Some in Israel believe ending Israel’s control of the West Bank will end the “occupation”, but what they don’t understand is that in many Palestinian media circles every Jewish person in Israel is seen as a “settler” and “occupied Palestine” doesn’t mean the West Bank, it means all of Israel.Screen Shot 2016-04-05 at 12.30.03 PM

This is one clear reason many Jewish Israelis instinctively understand that withdrawing from the West Bank doesn’t matter, because the conflict is over the whole land, and the whole country. That is why the left-wing narrative of the conflict does not catch hold among many people.

When the popular perception in these circles is that all Jewish people living in Israel, on either side of the Green Line, are “settlers”, or “colonizers” and that the whole country is “occupied Palestine”, that presents Israel with a zero-sum game.

The populist view to label all Israeli Jews as “settlers” dehumanizes them and purposely makes them all legitimate targets of attacks. Many people don’t want to dig too deeply into this issue, because it will force them to admit that despite the talk of “two states”, that the narrative of “they are all settlers” presents a major problem.

Much research has been done on how Israel’s policies “erase thee Green Line,” in text books and in tours, history lessons and elsewhere. The idea is that there is no education for peace. Those studies are correct. There is no education for piece. There really is, in the popular narrative, no two states. There is one entity. The concept of two is primarily in the elite imagination…and even there it is relatively weak.

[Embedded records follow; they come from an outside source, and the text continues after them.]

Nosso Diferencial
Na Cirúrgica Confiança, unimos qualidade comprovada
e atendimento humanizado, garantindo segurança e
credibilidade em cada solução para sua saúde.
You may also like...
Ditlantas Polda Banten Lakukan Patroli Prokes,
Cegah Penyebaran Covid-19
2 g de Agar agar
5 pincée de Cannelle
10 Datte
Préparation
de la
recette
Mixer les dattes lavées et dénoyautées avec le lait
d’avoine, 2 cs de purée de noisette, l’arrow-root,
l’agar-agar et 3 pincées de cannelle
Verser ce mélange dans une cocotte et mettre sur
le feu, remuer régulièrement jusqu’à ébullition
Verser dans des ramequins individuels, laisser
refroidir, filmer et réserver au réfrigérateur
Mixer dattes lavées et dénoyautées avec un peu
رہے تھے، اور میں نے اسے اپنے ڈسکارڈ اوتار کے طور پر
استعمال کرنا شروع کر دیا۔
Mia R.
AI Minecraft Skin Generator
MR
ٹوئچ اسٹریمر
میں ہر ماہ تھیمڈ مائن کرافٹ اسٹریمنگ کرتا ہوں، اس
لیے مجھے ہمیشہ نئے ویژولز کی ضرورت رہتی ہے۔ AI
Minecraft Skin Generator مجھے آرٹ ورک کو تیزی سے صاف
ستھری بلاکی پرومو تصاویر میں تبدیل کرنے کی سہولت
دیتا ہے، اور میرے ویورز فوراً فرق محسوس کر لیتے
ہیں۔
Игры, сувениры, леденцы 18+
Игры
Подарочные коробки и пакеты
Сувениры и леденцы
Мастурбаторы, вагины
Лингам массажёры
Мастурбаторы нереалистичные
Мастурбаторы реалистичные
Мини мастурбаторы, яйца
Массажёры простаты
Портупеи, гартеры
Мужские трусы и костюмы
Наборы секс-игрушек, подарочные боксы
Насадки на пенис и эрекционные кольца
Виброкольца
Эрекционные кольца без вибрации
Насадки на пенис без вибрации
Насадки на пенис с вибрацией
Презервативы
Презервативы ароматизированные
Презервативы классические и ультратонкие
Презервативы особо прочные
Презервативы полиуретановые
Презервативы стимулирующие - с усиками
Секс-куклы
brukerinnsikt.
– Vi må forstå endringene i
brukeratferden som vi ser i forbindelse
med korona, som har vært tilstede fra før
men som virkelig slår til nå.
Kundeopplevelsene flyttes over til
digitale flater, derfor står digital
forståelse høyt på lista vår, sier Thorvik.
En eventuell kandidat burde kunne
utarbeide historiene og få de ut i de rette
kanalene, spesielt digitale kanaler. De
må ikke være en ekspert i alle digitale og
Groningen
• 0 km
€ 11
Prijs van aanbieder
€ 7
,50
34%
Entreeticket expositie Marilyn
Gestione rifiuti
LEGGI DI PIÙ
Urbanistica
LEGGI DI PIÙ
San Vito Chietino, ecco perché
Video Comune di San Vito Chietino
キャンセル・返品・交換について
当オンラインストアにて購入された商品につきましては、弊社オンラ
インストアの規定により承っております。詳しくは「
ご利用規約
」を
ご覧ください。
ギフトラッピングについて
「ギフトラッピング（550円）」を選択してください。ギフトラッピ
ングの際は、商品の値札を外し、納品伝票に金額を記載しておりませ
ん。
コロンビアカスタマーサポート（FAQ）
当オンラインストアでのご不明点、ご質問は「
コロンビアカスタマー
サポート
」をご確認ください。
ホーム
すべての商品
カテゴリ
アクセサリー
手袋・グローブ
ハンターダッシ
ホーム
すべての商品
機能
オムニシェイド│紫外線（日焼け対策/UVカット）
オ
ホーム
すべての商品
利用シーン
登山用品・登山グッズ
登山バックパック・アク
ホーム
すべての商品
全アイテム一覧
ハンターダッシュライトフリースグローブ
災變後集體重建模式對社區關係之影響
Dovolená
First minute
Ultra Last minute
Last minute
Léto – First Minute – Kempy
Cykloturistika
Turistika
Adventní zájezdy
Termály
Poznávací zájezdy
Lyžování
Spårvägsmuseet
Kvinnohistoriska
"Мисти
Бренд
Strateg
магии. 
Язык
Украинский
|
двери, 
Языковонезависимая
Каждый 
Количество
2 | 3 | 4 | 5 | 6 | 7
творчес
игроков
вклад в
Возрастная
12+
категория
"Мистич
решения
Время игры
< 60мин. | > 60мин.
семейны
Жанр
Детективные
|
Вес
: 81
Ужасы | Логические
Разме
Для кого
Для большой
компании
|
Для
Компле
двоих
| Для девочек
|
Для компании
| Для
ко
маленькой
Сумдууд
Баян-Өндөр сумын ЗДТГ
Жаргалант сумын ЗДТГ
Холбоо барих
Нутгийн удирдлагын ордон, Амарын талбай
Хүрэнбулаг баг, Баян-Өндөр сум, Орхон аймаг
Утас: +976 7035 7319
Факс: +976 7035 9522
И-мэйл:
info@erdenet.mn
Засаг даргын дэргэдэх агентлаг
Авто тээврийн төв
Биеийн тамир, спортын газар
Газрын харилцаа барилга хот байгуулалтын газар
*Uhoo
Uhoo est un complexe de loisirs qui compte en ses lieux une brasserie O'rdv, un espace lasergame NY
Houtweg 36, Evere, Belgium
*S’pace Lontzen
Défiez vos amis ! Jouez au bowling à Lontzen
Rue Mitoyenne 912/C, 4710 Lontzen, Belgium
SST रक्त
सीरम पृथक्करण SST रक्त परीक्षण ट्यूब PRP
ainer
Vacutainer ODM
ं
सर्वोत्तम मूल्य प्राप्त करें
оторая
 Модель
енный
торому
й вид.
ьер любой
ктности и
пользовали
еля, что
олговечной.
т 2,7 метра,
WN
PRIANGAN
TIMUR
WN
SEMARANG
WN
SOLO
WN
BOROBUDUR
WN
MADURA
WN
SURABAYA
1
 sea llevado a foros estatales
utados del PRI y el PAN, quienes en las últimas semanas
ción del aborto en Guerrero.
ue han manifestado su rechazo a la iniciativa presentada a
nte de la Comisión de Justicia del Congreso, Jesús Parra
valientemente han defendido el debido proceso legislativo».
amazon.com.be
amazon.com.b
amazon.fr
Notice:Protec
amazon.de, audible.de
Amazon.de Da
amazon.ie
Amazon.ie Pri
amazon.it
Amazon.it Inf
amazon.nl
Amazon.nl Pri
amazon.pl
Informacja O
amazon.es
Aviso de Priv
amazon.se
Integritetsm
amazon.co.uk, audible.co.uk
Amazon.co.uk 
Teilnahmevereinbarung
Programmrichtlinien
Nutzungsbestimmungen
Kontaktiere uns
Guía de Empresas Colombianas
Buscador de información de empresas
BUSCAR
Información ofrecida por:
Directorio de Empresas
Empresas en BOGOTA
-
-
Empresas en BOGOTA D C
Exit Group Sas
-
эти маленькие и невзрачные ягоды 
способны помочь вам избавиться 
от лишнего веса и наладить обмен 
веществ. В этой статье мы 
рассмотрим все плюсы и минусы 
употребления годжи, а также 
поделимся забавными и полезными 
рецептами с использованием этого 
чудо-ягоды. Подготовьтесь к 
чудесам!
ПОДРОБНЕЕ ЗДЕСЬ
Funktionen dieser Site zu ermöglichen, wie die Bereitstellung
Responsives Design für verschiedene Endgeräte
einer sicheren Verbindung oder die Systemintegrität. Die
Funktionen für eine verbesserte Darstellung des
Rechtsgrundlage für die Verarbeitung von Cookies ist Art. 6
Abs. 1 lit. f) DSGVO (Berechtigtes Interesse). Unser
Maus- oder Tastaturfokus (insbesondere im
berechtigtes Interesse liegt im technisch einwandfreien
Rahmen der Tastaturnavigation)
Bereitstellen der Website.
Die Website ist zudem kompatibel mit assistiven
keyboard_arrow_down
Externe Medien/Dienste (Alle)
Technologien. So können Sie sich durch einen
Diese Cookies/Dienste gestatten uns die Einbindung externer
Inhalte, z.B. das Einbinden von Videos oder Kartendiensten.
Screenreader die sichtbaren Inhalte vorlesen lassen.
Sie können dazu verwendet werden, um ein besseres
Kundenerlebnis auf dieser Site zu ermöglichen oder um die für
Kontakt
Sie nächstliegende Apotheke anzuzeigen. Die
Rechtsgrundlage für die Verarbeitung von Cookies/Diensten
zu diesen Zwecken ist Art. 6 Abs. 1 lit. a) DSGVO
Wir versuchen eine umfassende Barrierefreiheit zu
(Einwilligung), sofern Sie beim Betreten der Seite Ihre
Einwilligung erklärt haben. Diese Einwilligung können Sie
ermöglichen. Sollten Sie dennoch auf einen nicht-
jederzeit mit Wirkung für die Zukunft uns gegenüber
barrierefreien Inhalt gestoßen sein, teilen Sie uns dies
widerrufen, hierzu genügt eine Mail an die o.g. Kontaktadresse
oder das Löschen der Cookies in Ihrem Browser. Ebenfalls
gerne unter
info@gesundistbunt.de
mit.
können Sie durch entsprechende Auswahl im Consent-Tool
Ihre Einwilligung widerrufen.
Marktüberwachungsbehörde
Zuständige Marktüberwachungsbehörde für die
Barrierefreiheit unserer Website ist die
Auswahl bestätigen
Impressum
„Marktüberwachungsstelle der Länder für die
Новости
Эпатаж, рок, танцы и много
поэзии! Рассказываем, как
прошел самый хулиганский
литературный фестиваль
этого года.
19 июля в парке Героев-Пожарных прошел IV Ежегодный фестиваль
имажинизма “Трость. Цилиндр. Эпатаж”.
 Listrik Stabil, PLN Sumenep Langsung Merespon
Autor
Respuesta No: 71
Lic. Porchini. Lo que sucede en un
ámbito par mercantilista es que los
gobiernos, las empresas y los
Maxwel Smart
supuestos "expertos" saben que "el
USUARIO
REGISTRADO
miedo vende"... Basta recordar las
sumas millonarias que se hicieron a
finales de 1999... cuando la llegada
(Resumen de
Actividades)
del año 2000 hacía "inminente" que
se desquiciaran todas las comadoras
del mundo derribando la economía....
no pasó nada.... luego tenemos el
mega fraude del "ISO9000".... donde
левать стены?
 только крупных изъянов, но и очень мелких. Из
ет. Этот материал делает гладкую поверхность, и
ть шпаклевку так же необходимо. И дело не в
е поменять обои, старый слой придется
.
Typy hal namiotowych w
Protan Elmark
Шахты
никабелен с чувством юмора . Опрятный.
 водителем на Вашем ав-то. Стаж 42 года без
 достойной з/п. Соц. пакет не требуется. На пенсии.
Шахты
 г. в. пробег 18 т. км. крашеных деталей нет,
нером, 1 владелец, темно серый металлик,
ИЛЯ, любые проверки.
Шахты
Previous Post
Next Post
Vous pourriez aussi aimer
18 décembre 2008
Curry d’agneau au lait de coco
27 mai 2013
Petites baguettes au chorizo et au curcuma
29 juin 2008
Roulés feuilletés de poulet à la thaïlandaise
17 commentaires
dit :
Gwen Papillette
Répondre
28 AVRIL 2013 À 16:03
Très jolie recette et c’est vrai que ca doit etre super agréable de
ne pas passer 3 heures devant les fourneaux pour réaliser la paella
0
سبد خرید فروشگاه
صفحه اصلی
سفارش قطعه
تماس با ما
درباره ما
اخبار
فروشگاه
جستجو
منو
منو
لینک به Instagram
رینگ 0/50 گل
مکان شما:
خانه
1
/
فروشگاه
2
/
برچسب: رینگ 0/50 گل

You have to look at how people actually discuss things. And when all of Israel is a “settlement”, and everyone a “settler” and every Israeli town doesn’t have a name, but only a pre-1948 name, then there can be no “end to the occupation”…because millions of Israelis won’t accept to end themselves.

6 responses to “When Palestinians call all Israelis “settlers”, peace is distant

  1. The only possible advantage to Israel withdrawing from the disputed territories is that it would be a good PR move; the Arab violence against Israel would continue, and the international community would have to acknowledge that the West Bank settlements were not, after all, the issue. The only problem with this is that this is exactly what Israel did in Gaza in 2005, and even though Arab violence against Israel continued, world opinion did not change.

  2. Hi – good article but please get an editor. There are a couple glaring spelling and grammatical errors.